Ardenne pulled hard on the makeshift rope just as the foliage behind her began to shake.
*
"Oh, depths." Jumella blew the words out of her mouth in a stream of bubbles. The kelpen rope had almost jumped out of her arms from the force with which Ardenne had yanked on it. She pulled hand over hand, meeting more resistance than she should have. Her eyes followed the straight line of the rope down. The hunter was hard to see; her clothing and coloration blended so well that it was hard to tell where the mer ended and the grass began. It clung to the mer's body in odd ways.
Wait. Not clung. Held on.
*
Down below, Ardenne did not have the time to scream or swear. If the grass and muck had smothered before, now it was wringing and strangling. Individual blades of grass wrapped her around like ribbons. They came at her from behind and to the left, so her knife hand was still free, but it was all she could do to keep the grass at bay. For every one that she cut, another two seemed to come at her.
She winced as she sliced through one blade that had found its way to her neck. Her shell-knife drew faint swirls of blood where it passed too close.
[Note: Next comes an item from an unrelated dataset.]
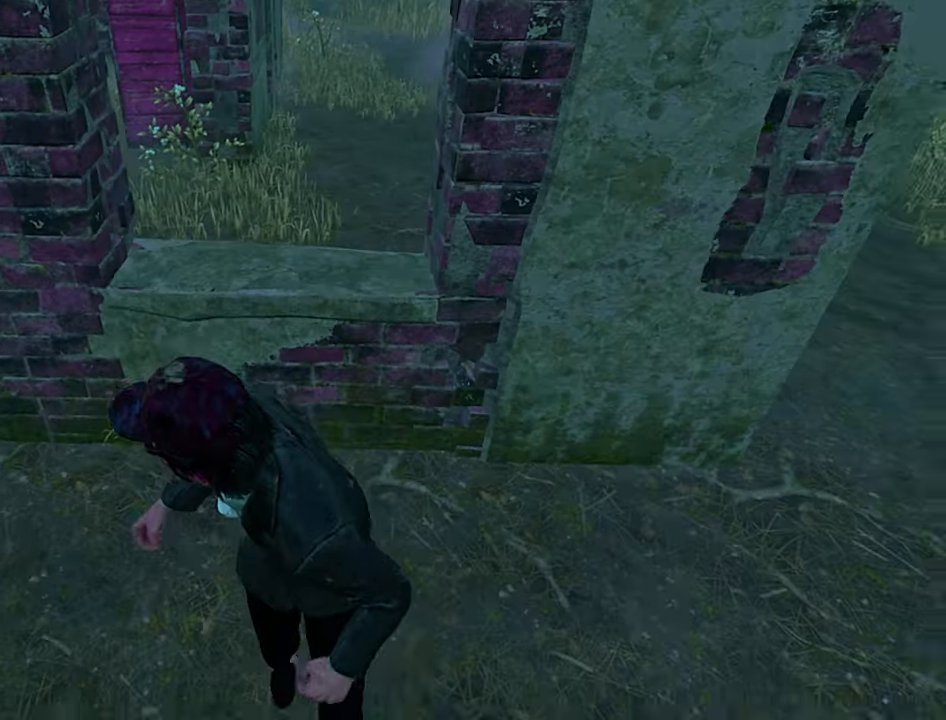
{"keys": [], "events": [[33, "a", "up"], [83, "shift", "up"], [467, "s", "up"]]}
And then, the rope around her waist went slack.
*
Jumella may have lacked the special fringed scales of her galda sisters. She could not rise on the thermal currents as they could. However, a life on the spire of Valden had taught her to dive with the best of them. Her eyes might strain to find the details below, but the flow of movement was not so difficult to see. She saw that all the strange grass came from the same direction, saw that it came together in one spot, saw that spot -- and no other -- move with complete disregard to the currents.
She arched her tail, flipped around, and dove at that spot spear-first.
*
The shockwave rocked Ardenne as something large and heavy came to an abrupt stop in the waters nearby. The grass wrapping her flukes, her arms, her neck, all went slack. The foliage fell away by itself.
"I do not know what I hit, but it must have been important," came Jumella's voice from behind her.
The hunter turned around to see the big mer yanking on the grass. The plants were not anchored to rocks or muck. Instead, what Jumella pulled loose was a soft body, like a dull brown slug. It was an arm's length from mouth to tail, and grass grew densely from its back. The reef-hunter's spear had pierced it through.
With blood leaking from a dozen minor cuts and limbs aching from the strain of struggle, Ardenne swam over to Jumella and hugged her with what strength she had left.